Integrity, in a world where the moral life is thought to have been exhausted by a schedule of rights, is even less in evidence as regulatory than common sense. The whole scandal of parliamentary expenses dramatised this point. On the other hand, the overarching role of prudence, leading people to caution about the dangers to their personal interests, is unmistakable. It is perhaps most dramatically exhibited in the recoil from commitment found in our profoundly unromantic age. Indeed, the most dramatic image of our moral condition is perhaps the popularity of pop concerts designed to help the malnourished in underdeveloped countries. These concerts are patronised by grandstanding moralists many of whom cannot even make the commitment of marriage. We have moved quite rapidly from the world of Tristan and Isolde to that of "Darling, I love you. Terms and conditions apply."
The most pessimistic view of our moral condition is given by the socialists who deny Adam Smith's view that in pursuing self-interest, we also promote the common good. Smith added, significantly, that he did not know that much good ever came from claims to trade in the public interest. We need to recognise how revolutionary this view was, and still is, because it accords to the thing called "self-interest" a certain moral value that traditional moralists and later socialists denied on the ground that virtue must involve self-abnegation. These traditional moralists remain a force in the land, and every time capitalist prosperity stumbles, they are on hand to declare that market societies are finished. They found one expression in the slogan "greed is good" uttered by Michael Douglas in the film Wall Street, supposedly revealing the vile rapacity of the modern world. The simplest corruption of this kind is simply to identify self-interest with the vice of selfishness. The most confused version of it is to be found in the slogan that people should be put before profit. If profit is being made, one might observe, some people, at least, are getting something out of it.

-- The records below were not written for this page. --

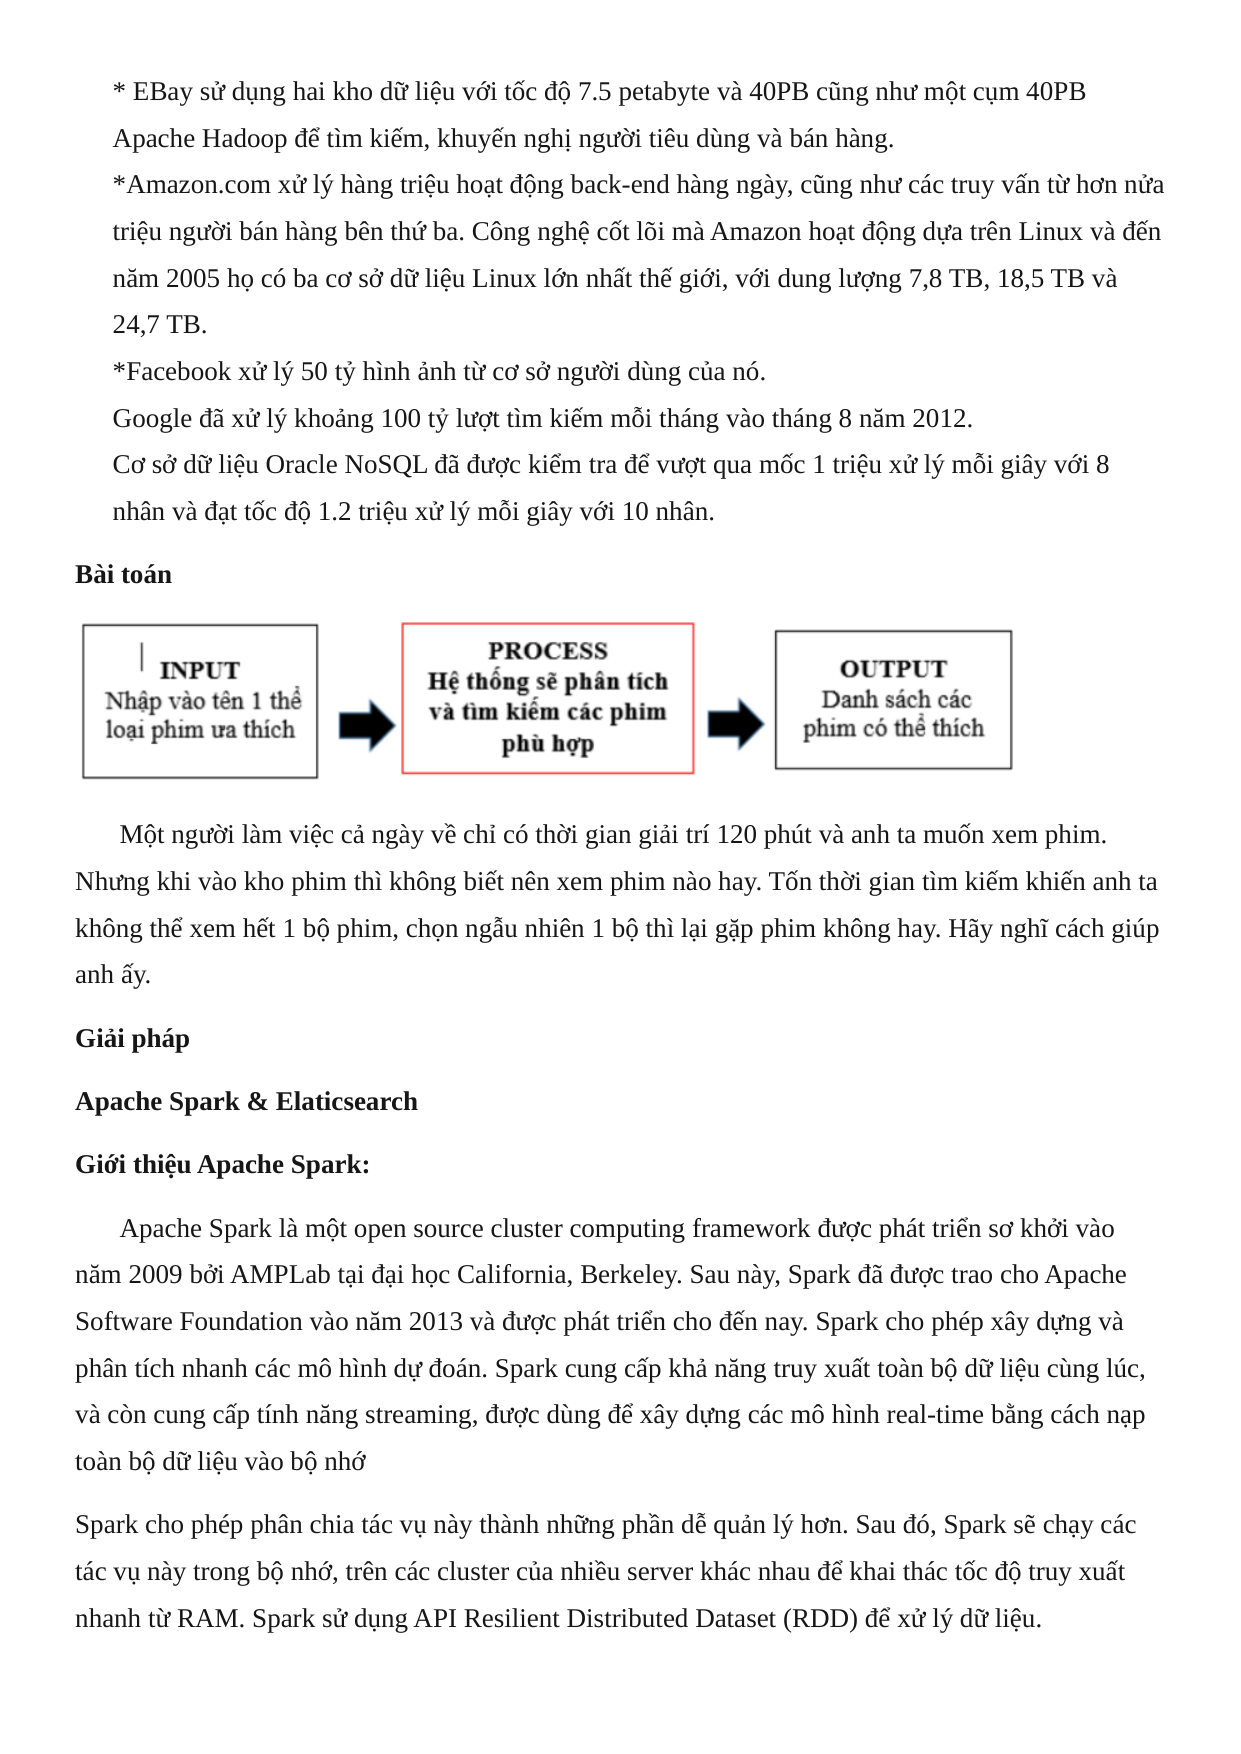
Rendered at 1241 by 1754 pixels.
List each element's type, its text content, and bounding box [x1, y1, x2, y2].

list *Amazon.com xử lý hàng triệu hoạt động back-end hàng ngày, cũng như các truy vấn từ hơn nửa triệu người bán hàng bên thứ ba. Công nghệ cốt lõi mà Amazon hoạt động dựa trên Linux và đến năm 2005 họ có ba cơ sở dữ liệu Linux lớn nhất thế giới, với dung lượng 7,8 TB, 18,5 TB và 24,7 TB. [112, 168, 1165, 339]
list * EBay sử dụng hai kho dữ liệu với tốc độ 7.5 petabyte và 40PB cũng như một cụm 40PB Apache Hadoop để tìm kiếm, khuyến nghị người tiêu dùng và bán hàng. [112, 75, 1165, 153]
list Google đã xử lý khoảng 100 tỷ lượt tìm kiếm mỗi tháng vào tháng 8 năm 2012. [112, 402, 1165, 433]
text Apache Spark là một open source cluster computing framework được phát triển sơ khởi vào năm 2009 bởi AMPLab tại đại học California, Berkeley. Sau này, Spark đã được trao cho Apache Software Foundation vào năm 2013 và được phát triển cho đến nay. Spark cho phép xây dựng và phân tích nhanh các mô hình dự đoán. Spark cung cấp khả năng truy xuất toàn bộ dữ liệu cùng lúc, và còn cung cấp tính năng streaming, được dùng để xây dựng các mô hình real-time bằng cách nạp toàn bộ dữ liệu vào bộ nhớ [75, 1212, 1165, 1476]
list Cơ sở dữ liệu Oracle NoSQL đã được kiểm tra để vượt qua mốc 1 triệu xử lý mỗi giây với 8 nhân và đạt tốc độ 1.2 triệu xử lý mỗi giây với 10 nhân. [112, 448, 1165, 526]
text Bài toán [75, 558, 1165, 589]
text Apache Spark & Elaticsearch [75, 1085, 1165, 1116]
picture [75, 621, 1019, 788]
text Một người làm việc cả ngày về chỉ có thời gian giải trí 120 phút và anh ta muốn xem phim. Nhưng khi vào kho phim thì không biết nên xem phim nào hay. Tốn thời gian tìm kiếm khiến anh ta không thể xem hết 1 bộ phim, chọn ngẫu nhiên 1 bộ thì lại gặp phim không hay. Hãy nghĩ cách giúp anh ấy. [75, 818, 1165, 990]
list *Facebook xử lý 50 tỷ hình ảnh từ cơ sở người dùng của nó. [112, 355, 1165, 386]
text Giải pháp [75, 1022, 1165, 1053]
text Giới thiệu Apache Spark: [75, 1148, 1165, 1180]
text Spark cho phép phân chia tác vụ này thành những phần dễ quản lý hơn. Sau đó, Spark sẽ chạy các tác vụ này trong bộ nhớ, trên các cluster của nhiều server khác nhau để khai thác tốc độ truy xuất nhanh từ RAM. Spark sử dụng API Resilient Distributed Dataset (RDD) để xử lý dữ liệu. [75, 1508, 1165, 1633]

But then, as normative philosophers such as Amartya Sen sometimes observe, we who live in capitalist societies are not all bad. There is a certain "nobility" in modern Western societies and it is exhibited in the vast range of philanthropic and charitable enterprises we sustain. Some are state-funded, many more result from private contributions, and from the attaching of some kind of charitable "sponsorship" to a variety of testing experiences undergone in the name of altruism. Like all virtues, it requires the usual input of verbal declamations: these are people who want to "make a difference" or "give something back". And it is indeed in this balance between self-interest and altruism that we may find the dominant self-understanding of the moral life in our time. And as far as it goes, it points to perfectly real virtues in Western society.